Permanent or whole life policies are made to accumulate monetary value. Just like when purchasing a car, you own a valuable item. The difference is that most likely the policy will increase its value.
Insurance policies get their names from the way they accumulate value. There is whole, universal, and variable universal life insurance:
Whole life insurance has premium rates and death benefits that generally remain constant for the policy's life. Premiums are paid during the time the policy is in effect.
Universal life insurance has premium rates and death benefits that may be adjusted by the policy holder. In general, if the death benefit increases, you need to prove that you are insurable by providing medical or other information. A universal life policy will increase a declared amount that varies once in a while.
Variable universal life insurance has adjustable death benefits and premium rates. Again, if the death benefit increases, be prepared to prove you are insurable by providing medical or other information. Variable universal life policy rates will increase according to an investment decided upon. You invest in a market instrument similar to mutual funds. If the policy lowers in value, your premium rates increase.
You can see the contrast if you put yourself in the insurer's place. As the policy grows in value, some of the funds cover the expense.
Whole life insurance is the riskiest and most costly for an insurance company. The company pays the insured a death benefit regardless of the monetary value of the policy. If a policy holder is paying, the company must honor death benefits.
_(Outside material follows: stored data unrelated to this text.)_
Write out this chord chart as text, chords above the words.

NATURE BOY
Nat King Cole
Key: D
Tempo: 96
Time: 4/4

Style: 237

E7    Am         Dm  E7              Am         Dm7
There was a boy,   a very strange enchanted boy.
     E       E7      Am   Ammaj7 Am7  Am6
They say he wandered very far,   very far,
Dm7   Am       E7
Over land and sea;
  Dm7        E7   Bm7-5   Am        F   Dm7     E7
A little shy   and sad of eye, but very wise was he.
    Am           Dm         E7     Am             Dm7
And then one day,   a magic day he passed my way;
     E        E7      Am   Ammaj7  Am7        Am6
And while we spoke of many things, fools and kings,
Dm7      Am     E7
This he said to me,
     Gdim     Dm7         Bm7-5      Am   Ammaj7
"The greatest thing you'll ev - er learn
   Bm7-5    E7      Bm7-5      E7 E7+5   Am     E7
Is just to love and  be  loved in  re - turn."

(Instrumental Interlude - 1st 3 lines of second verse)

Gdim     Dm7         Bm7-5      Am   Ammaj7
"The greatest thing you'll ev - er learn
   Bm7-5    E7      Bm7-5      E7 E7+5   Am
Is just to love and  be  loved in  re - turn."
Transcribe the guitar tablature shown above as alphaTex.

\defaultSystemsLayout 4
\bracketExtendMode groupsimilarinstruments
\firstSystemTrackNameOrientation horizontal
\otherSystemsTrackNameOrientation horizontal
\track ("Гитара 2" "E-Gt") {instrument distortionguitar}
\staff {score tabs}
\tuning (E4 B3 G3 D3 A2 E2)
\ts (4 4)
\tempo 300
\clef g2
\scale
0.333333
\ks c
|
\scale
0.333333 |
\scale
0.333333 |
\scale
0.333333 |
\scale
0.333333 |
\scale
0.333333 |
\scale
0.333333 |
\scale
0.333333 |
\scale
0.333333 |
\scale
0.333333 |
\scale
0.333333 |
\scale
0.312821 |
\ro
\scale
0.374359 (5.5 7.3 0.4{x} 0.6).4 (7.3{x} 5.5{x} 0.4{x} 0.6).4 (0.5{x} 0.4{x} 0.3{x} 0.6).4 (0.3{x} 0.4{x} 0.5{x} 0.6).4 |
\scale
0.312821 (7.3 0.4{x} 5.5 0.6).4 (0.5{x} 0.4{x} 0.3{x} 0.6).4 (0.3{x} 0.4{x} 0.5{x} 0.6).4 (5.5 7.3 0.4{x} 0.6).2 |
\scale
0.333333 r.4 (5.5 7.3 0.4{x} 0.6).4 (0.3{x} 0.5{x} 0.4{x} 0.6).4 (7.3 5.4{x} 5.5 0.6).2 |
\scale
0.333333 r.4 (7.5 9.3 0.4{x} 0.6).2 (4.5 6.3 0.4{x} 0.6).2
Universal life insurance carries a moderate risk for insurers. Gains in a policy provide the rate that interest remits. Occasionally, you will gain low interest rates. Possibly, you will have to pay more to maintain your coverage.
Variable universal life insurance is the least risky for an insurance company. In a variable policy, the return rate is changeable. In other words, you are unsure how quickly your policy will increase or decrease. Younger people usually get these kinds of policies as they can weather changes in their portfolios easier. This kind of policy is the riskiest and generally provides the lowest premiums.